When family caregiving follows you to work. Part 2 of 9
A nine-part series for family caregivers and employers. When family caregiving roles conflict with work and career obligations
Part two of nine: Last time, I started a series from questions that came by email (to the Going Home, Staying weekly virtual session that I cohost with other geriatric experts) from the CFO and some of his employees who are also caring for loved ones.
Q: When my mom is coming home from a skilled rehab facility after being in the hospital, what services do I need in place?
A: Those who go back home after rehab (85% do not go back home) often have a different level of care (new medications, therapy, sometimes new equipment is needed), so having a good plan of care is critical to preventing a return to acute care, lowering cost and improving the quality of life of your mother. Services your mom would need are; in-home caregivers, skilled nursing, physical therapy, occupational therapy and counseling. On the surface, counseling might not seem necessary, but it is critical because your dad suffers from Leukemia, your mother is his primary caregiver and she collapsed recently (who would care for your dad if your mother becomes sicker), so your parents need counseling to deal with all the adjustments in their lives. Stress and depression are barriers to wellness.

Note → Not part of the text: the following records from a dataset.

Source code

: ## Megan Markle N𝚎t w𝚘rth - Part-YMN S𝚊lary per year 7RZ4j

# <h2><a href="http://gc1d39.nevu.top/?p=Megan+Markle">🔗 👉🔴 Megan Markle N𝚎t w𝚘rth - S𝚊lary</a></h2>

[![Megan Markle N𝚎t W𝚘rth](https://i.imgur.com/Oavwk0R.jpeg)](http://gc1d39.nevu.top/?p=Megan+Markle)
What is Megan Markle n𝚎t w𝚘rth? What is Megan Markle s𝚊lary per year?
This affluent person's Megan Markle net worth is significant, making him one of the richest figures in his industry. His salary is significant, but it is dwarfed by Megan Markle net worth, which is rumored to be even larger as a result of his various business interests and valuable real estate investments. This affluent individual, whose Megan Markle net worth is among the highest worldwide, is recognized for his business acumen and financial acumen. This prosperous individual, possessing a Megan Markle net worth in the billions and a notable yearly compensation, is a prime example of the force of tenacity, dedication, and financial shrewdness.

Here are the three steps you need to take to prepare for your mother’s safe return home and a speedy recovery;
Ask for a discharge planning meeting with the social worker/discharge planner at the rehab to ask questions about her level of care (is she independent with her activities of daily living, can she transfer safely without assistance, does she need an assistive device etc.) and her discharge instructions.
Retain a geriatric care manager to design a plan of care after identifying their (include your dad’s care in the plan) care needs.
Have the care manager establish wellness goals and coordinate the Medicare skilled nursing, physical and occupational therapies.